Favorite band: Katie Curtis
Favorite song: “Hey Jude”
Favorite book: Virginia Woolf’s “A Room of One’s Own”
Favorite sport: Cycling
Favorite show/sitcom: What would I even watch on TV if I watched TV? “SportsCenter.”
Favorite animal/pet: African dwarf frogs
Living or dead, who would you like to meet: Babe Didrikson Zaharias
Worst excuse you’ve ever heard: When I was a student, I said a javelin hit a transformer and the power surge wiped out my midterm.
Something students do that annoys you: Eating noisy food
Guilty pleasure: I must have one, hmm.

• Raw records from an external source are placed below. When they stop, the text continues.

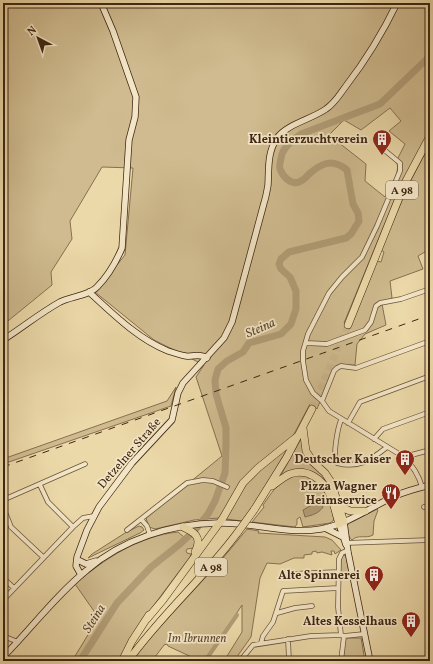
<svg xmlns="http://www.w3.org/2000/svg" width="433" height="664" font-family="Vollkorn,serif">
	<rect width="100%" height="100%" fill="#ecd9a9"/>
	<filter id="stains"><feTurbulence type="fractalNoise" baseFrequency=".005" numOctaves="4"/><feColorMatrix values="0 0 0 0 .2 0 0 0 0 .09 0 0 0 0 .02 0 0 0 .5 -.17"/></filter>
	<radialGradient id="worn" r=".72"><stop offset=".6" stop-color="#630" stop-opacity="0"/><stop offset="1" stop-color="#630" stop-opacity=".3"/></radialGradient>
	<path fill="#cfbb8f" stroke="#877050" fill-rule="evenodd" d="M3,3H430V130L408,171L396,196L344,323L351,326L377,261L381,262L384,252L381,250L410,182L430,144V249L418,256L423,269L390,281L392,298L382,304L386,325L365,334L357,344L355,365C345,366 342,362 333,370L317,409L310,404L294,434L289,440L266,458L219,518L194,520L155,529L149,527L146,518L222,456L196,377L204,365L154,340L95,292L125,255L133,168L102,167L70,221L72,239L51,272L52,285L3,325ZM390,108L401,121L389,131L405,144L396,162C402,170 389,189 385,197L365,181L366,164L329,135L344,120L361,130Z
		M176,387L171,406L3,464V459L167,401Z
		M301,439L325,477L332,495L314,474L281,475Z
		M287,447L288,448L255,503L242,521L226,519L228,514C235,503 241,490 250,480C261,468 275,459 287,447Z
		M296,475C324,475 329,497 334,520L330,523L303,527L300,517L297,519V524L295,527L252,522L264,507L263,505C273,491 278,481 296,475Z
		M377,509L378,510L374,521L373,535C366,539 358,534 352,540C348,537 346,529 348,524Z
		M139,526L142,527L144,530L140,533L88,558L92,554L125,533Z
		M247,529L259,531L258,533L325,537L332,540L341,550L335,554L334,551H331L332,555L322,552L317,553L316,551L312,552V554L304,555V558H294L280,564L267,563L260,578L251,637L234,661H224L242,632V605L205,661H200L168,646L167,644L164,645L152,661H131C168,615 211,575 247,529Z
		M178,532L184,537L188,533C195,537 196,541 194,548L187,549L186,551L187,553L191,554L190,557L136,629L119,661H72L97,620L96,614L75,584C104,559 139,536 178,532Z
		M344,555L346,556L349,572L340,574C340,568 339,559 344,555Z
		M345,638H361L365,661H343Z"/>
	<path fill="#b19c76" stroke="#836d4e" d="M321,500L323,507C318,514 312,515 305,517L303,510Z"/>
	<g fill="none" stroke-linecap="round" stroke-linejoin="round">
		<path stroke="#b19c76" stroke-width="4" d="M205,661L237,615"/>
		<path stroke="#b19c76" stroke-width="7" d="M80,661L117,603L151,567L180,544L195,530L208,514L215,501L225,473L226,446V428L216,394L215,380L218,369L227,361L243,352L249,343L281,334L291,324L296,309V291L290,277L281,269L279,264L281,259L289,252L346,238L351,234L359,221L358,213L353,204L347,170C332,158 322,163 309,174C306,177 303,181 299,182C291,185 283,177 280,169C279,166 281,158 282,154C285,145 294,139 301,134L380,104L430,56"/>
		<path stroke="#c9b58b" stroke-width="7" stroke-dasharray="7 3.5" stroke-linecap="butt" d="M312,409L348,325"/>
		<defs>
			<path id="street" d="M377,144L400,163V171L377,226L362,257L342,277L329,293L308,334L303,351V361L306,380L313,393L322,401L329,411L404,457C412,465 419,476 422,487
				M306,343L327,344L365,330L371,322L376,306L380,303L401,299L430,289
				M322,401L334,371L337,368L341,366L356,368L430,341
				M341,420C338,427 332,457 337,463C358,469 371,460 387,447
				M348,423L360,402L430,376
				M374,439L383,429L430,412
				M404,457L430,450
				M40,485L48,502L73,527
				M3,500L85,464
				M3,507L11,527L43,557
				M424,507L430,506
				M141,519L147,526L150,535
				M127,530L187,483L203,480L213,481L227,487
				M345,543L430,540
				M292,574L338,572
				M3,578L14,588
				M6,597L73,527L83,518L94,516
				M277,613L295,608L312,606
				M341,635L338,607L339,559L342,553L348,550
				M3,636L18,642
				M288,639L289,661
				M261,643L263,636L273,622L283,591L338,588
				M240,661L253,645L311,636L341,635L344,636L364,634
				M341,661L344,636"/>
			<path id="secondary" d="M89,292C113,314 138,339 168,351C174,353 180,355 186,356C194,357 199,353 207,358
				M3,340C22,328 40,313 60,302C70,297 90,295 97,287C108,276 116,262 122,248L129,140L135,117L136,97L113,31L101,3
				M344,522L348,552L370,661
				M339,524L346,545
				M325,528L343,537
				M78,560L86,564L96,561
				M81,575L76,566L77,557L87,530L99,507L132,463L172,420L178,393L183,383L224,338L232,322L264,203C266,197 267,191 268,185C269,169 267,153 277,138C287,124 312,119 326,109C335,103 340,94 346,86C366,60 383,32 397,3
				M3,657C31,629 55,596 87,570C123,539 171,524 218,523C253,522 285,535 321,529C348,524 371,507 395,496C406,491 418,488 430,485"/>
			<path id="highway" d="M348,325L405,183L430,136
				M303,428L306,451L313,462L325,473L331,482L344,522
				M272,486C278,482 283,477 290,474C307,468 323,479 330,495C334,504 336,514 339,524
				M339,506L350,511H365
				M254,510L287,457L312,409
				M183,527C194,532 203,537 195,552
				M147,619L163,600L223,518L243,483L258,468L299,435
				M122,661L132,641L149,615
				M128,661C161,615 204,578 238,532"/>
		</defs>
		<use href="#street" stroke="#6a5338" stroke-width="5.5"/>
		<use href="#secondary" stroke="#3f2612" stroke-width="7"/>
		<use href="#highway" stroke="#3f2612" stroke-width="8"/>
		<use href="#street" stroke="#f3e6c7" stroke-width="4"/>
		<use href="#secondary" stroke="#f3e6c7" stroke-width="5.5"/>
		<use href="#highway" stroke="#ecd9a9" stroke-width="7"/>
		<path stroke="#3f2612" stroke-width="1" stroke-dasharray="7 7" stroke-linecap="butt" d="M3,467L430,315"/>
		<defs>
			<path id="highway-bridge" d="M238,532L254,510"/>
		</defs>
		<use href="#highway-bridge" stroke="#3f2612" stroke-width="8" stroke-linecap="butt"/>
		<use href="#highway-bridge" stroke="#ecd9a9" stroke-width="7"/>
	</g>
	<defs>
		<symbol id="building-pin" viewBox="-11 -11 22 30"><path d="M0 17L-7.5 6A9.5 9.5 0 1 1 7.5 6Z" fill="#8f2418" stroke="#f3e6c7"/><path d="M-4-6H4V6H1V3H-1V6H-4ZM-2.5-4.3h1.7v1.8h-1.7ZM.8-4.3h1.7v1.8H.8ZM-2.5-1h1.7V.8h-1.7ZM.8-1h1.7V.8H.8Z" fill="#fff"/></symbol>
		<symbol id="restaurant-pin" viewBox="-11 -11 22 30"><path d="M0 17L-7.5 6A9.5 9.5 0 1 1 7.5 6Z" fill="#8f2418" stroke="#f3e6c7"/><path d="M-5-6h1v4h1v-4h1v4h1v-4h1v5L-1.5 .5V6h-2V.5L-5-1ZM5-6V6H3V1.5H1.5Q1.5-4 5-6Z" fill="#fff"/></symbol>
	</defs>
	<g fill-rule="evenodd">
		<use href="#building-pin" x="371" y="128" width="22" height="30"/>
		<use href="#building-pin" x="394" y="448" width="22" height="30"/>
		<use href="#restaurant-pin" x="380" y="482" width="22" height="30"/>
		<use href="#building-pin" x="363" y="564" width="22" height="30"/>
		<use href="#building-pin" x="400" y="610" width="22" height="30"/>
	</g>
	<g text-anchor="middle" stroke-width="3.5" stroke-linejoin="round" paint-order="stroke">
		<g fill="#f3e6c7" stroke="#756048" stroke-width="1">
			<rect x="386" y="181" width="32" height="18" rx="3"/>
			<rect x="195" y="558" width="32" height="18" rx="3"/>
		</g>
		<g font-size="11" font-weight="bold" fill="#3f2612">
			<text x="402" y="194">A 98</text>
			<text x="211" y="571">A 98</text>
		</g>
		<g font-size="12" font-weight="bold" fill="#3f2612" stroke="#f3e6c7" text-anchor="end">
			<text x="368" y="143">Kleintierzuchtverein</text>
			<text x="391" y="463">Deutscher Kaiser</text>
			<text x="377" y="490">Pizza Wagner<tspan x="377" dy="14">Heimservice</tspan></text>
			<text x="360" y="579">Alte Spinnerei</text>
			<text x="397" y="625">Altes Kesselhaus</text>
		</g>
		<g font-size="12" fill="#3f2612" stroke="#f3e6c7">
			<text transform="translate(129 453) rotate(-49)" y="4">Detzelner Straße</text>
		</g>
		<g font-size="12" font-style="italic" fill="#634b31" stroke="#f3e6c7">
			<text x="197" y="642">Im Ibrunnen</text>
		</g>
		<g font-size="13" font-style="italic" fill="#614930" stroke="#f3e6c7">
			<text transform="translate(260 327) rotate(-24)" y="5">Steina</text>
			<text transform="translate(93 618) rotate(-58)" y="5">Steina</text>
		</g>
	</g>
	<rect width="433" height="664" fill="none" stroke="#ecd9a9" stroke-width="16"/>
	<rect x="4" y="4" width="425" height="656" fill="none" stroke="#3f2612" stroke-width="2"/>
	<rect x="8" y="8" width="417" height="648" fill="none" stroke="#3f2612"/>
	<g transform="translate(38 38) rotate(319)" stroke="#f3e6c7" stroke-width="3" paint-order="stroke">
	<path d="M0-3L7 15L0 10L-7 15Z" fill="#3f2612"/>
	<text y="-6" font-size="11" font-weight="bold" text-anchor="middle" fill="#3f2612">N</text>
	</g>
	<rect width="100%" height="100%" filter="url(#stains)"/>
	<rect width="100%" height="100%" fill="url(#worn)"/>
</svg>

This is a hard one … shopping for books on the Web.
Worst fear: That I would never finish my dissertation, but I finished that, so I don’t think I have one anymore.
Minnesota or Wisconsin: Minnesota. I love the Twin Cities.
If you won the lottery: Find a good accountant or give my money to charity.
Class you recommend to students: I really need to plug my course for Winterim. Women’s Studies 433, “Women and Sports.”
Quote to live by: “It takes courage to love, but pain through love is the purifying fire which those who love generously know. We all know people who are so much afraid of pain that they shut themselves up like clams in a shell and, giving out nothing, receive nothing and therefore shrink until life is a mere living death.”
– Eleanor Roosevelt
What did you want to be as a kid: A medical doctor or a writer or an archaeologist.
When you get home from work, what’s the first thing you usually do: Make a pot of tea
Weirdest experience as a teacher: Last fall when I was discussing the Amish and a student said he had been offered $1,000 to impregnate an Amish woman and turned it down.
Most rewarding exerience as a teacher: Teaching the “Theology of Women” last spring.
Craziest college student story: I went to a Halloween party put on by some chemistry graduate students, and we ate some brownies with marijuana and distilled tetrahydrocannabinol (THC).
Words of wisdom for students to excel in school: Claim your education and take up space in classrooms and professor’s lives.
One word that best describes you: Weird
According to a professor ratings Web site you have received 4.7 (out of five), why do you think that is: I’ve been fortunate enough to be responsive to my students. I treat them with compassion, so they tend to respond.
Getting to Know You is a weekly feature on Mondays compiled by the Showcase editors and various professors at UW-Eau Claire.